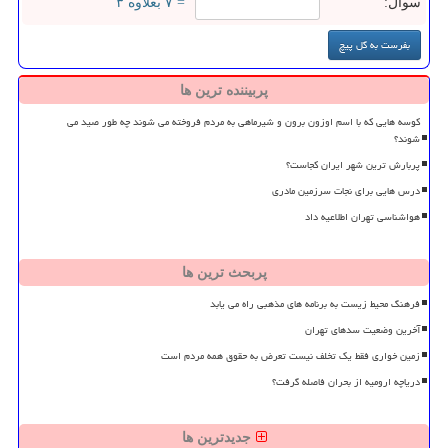
سوال:
= ۷ بعلاوه ۳
پربیننده ترین ها
کوسه هایی که با اسم اوزون برون و شیرماهی به مردم فروخته می شوند چه طور صید می
شوند؟
پربارش ترین شهر ایران کجاست؟
درس هایی برای نجات سرزمین مادری
هواشناسی تهران اطلاعیه داد
پربحث ترین ها
فرهنگ محیط زیست به برنامه های مذهبی راه می یابد
آخرین وضعیت سدهای تهران
زمین خواری فقط یک تخلف نیست تعرض به حقوق همه مردم است
دریاچه ارومیه از بحران فاصله گرفت؟
جدیدترین ها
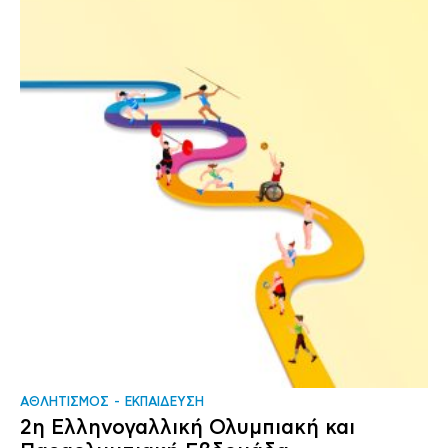
ΑΘΛΗΤΙΣΜΟΣ
ΕΚΠΑΙΔΕΥΣΗ
2η Ελληνογαλλική Ολυμπιακή και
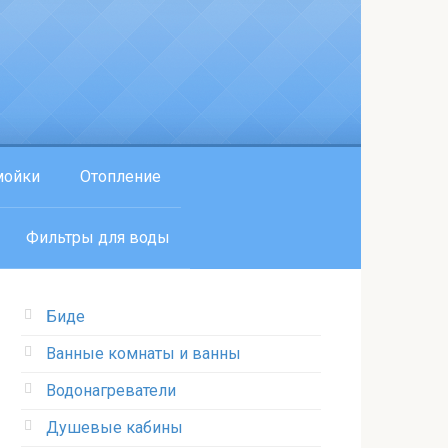
мойки
Отопление
Фильтры для воды
Биде
Ванные комнаты и ванны
Водонагреватели
Душевые кабины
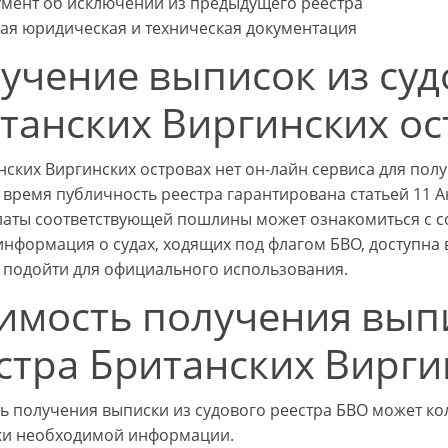
умент об исключении из предыдущего реестра
гая юридическая и техническая документация
учение выписок из суд
танских Виргинских о
нских Виргинских островах нет он-лайн сервиса для полу
 время публичность реестра гарантирована статьей 11 А
латы соответствующей пошлины может ознакомиться с со
информация о судах, ходящих под флагом БВО, доступна 
 подойти для официального использования.
имость получения выпи
стра Британских Вирги
ь получения выписки из судового реестра БВО может кол
ки необходимой информации.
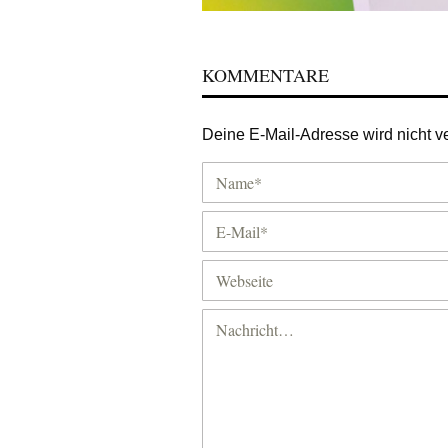
KOMMENTARE
Deine E-Mail-Adresse wird nicht ver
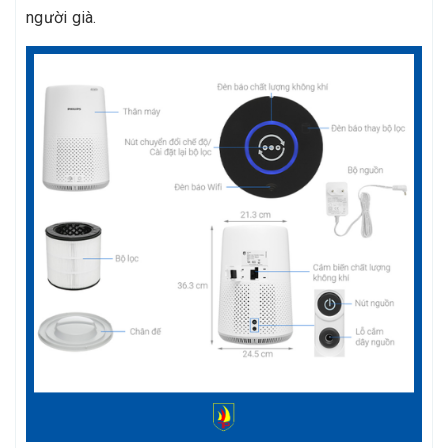
người già.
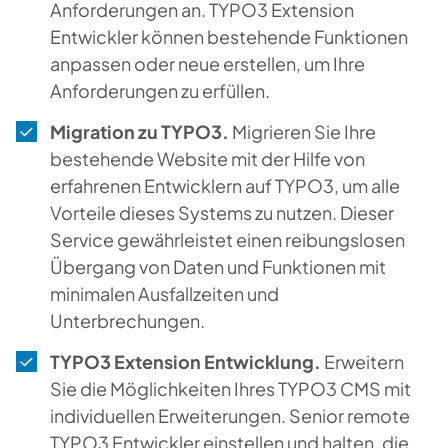
Anforderungen an. TYPO3 Extension
Entwickler können bestehende Funktionen
anpassen oder neue erstellen, um Ihre
Anforderungen zu erfüllen.
Migration zu TYPO3.
Migrieren Sie Ihre
bestehende Website mit der Hilfe von
erfahrenen Entwicklern auf TYPO3, um alle
Vorteile dieses Systems zu nutzen. Dieser
Service gewährleistet einen reibungslosen
Übergang von Daten und Funktionen mit
minimalen Ausfallzeiten und
Unterbrechungen.
TYPO3 Extension Entwicklung.
Erweitern
Sie die Möglichkeiten Ihres TYPO3 CMS mit
individuellen Erweiterungen. Senior remote
TYPO3 Entwickler einstellen und halten, die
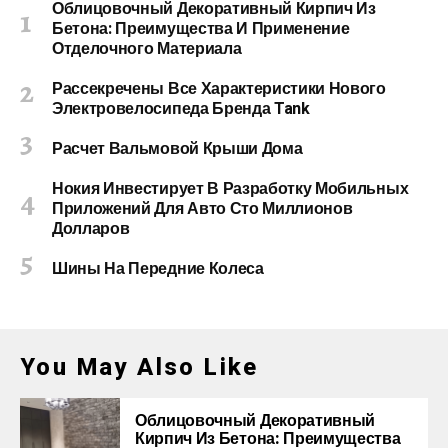
Облицовочный Декоративный Кирпич Из
Бетона: Преимущества И Применение
Отделочного Материала
Рассекречены Все Характеристики Нового
Электровелосипеда Бренда Tank
Расчет Вальмовой Крыши Дома
Нокия Инвестирует В Разработку Мобильных
Приложений Для Авто Сто Миллионов
Долларов
Шины На Передние Колеса
You May Also Like
Облицовочный Декоративный
Кирпич Из Бетона: Преимущества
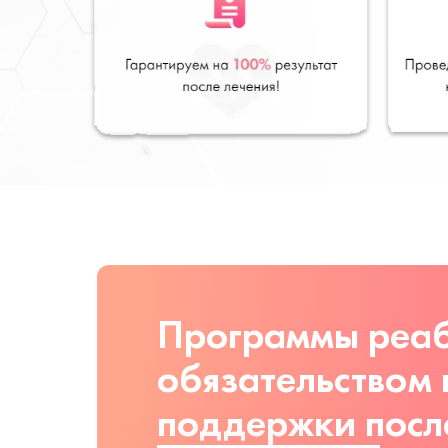
Программы реаб
обязательством
поддержки посл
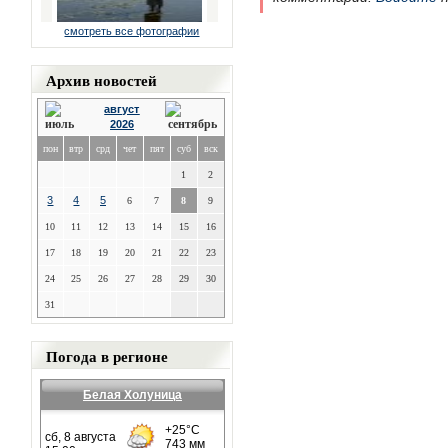
смотреть все фотографии
Архив новостей
август
2026
пон
втр
срд
чет
пят
суб
вск
1
2
3
4
5
6
7
8
9
10
11
12
13
14
15
16
17
18
19
20
21
22
23
24
25
26
27
28
29
30
31
Погода в регионе
Белая Холуница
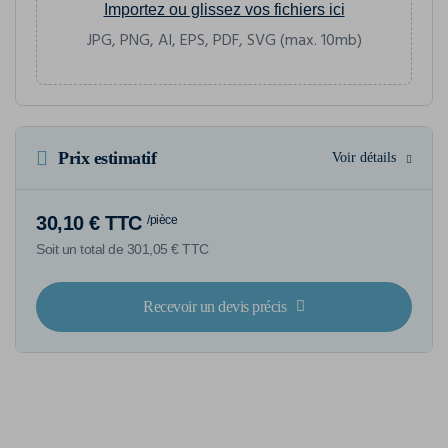
Importez ou glissez vos fichiers ici
JPG, PNG, AI, EPS, PDF, SVG (max. 10mb)
Prix estimatif
Voir détails
30,10 € TTC
/pièce
Soit un total de 301,05 € TTC
Recevoir un devis précis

_Required work_. In the listing above, each line with the word "شوند" is to be copied out.

_Solution_.
کوسه هایی که با اسم اوزون برون و شیرماهی به مردم فروخته می شوند چه طور صید می
شوند؟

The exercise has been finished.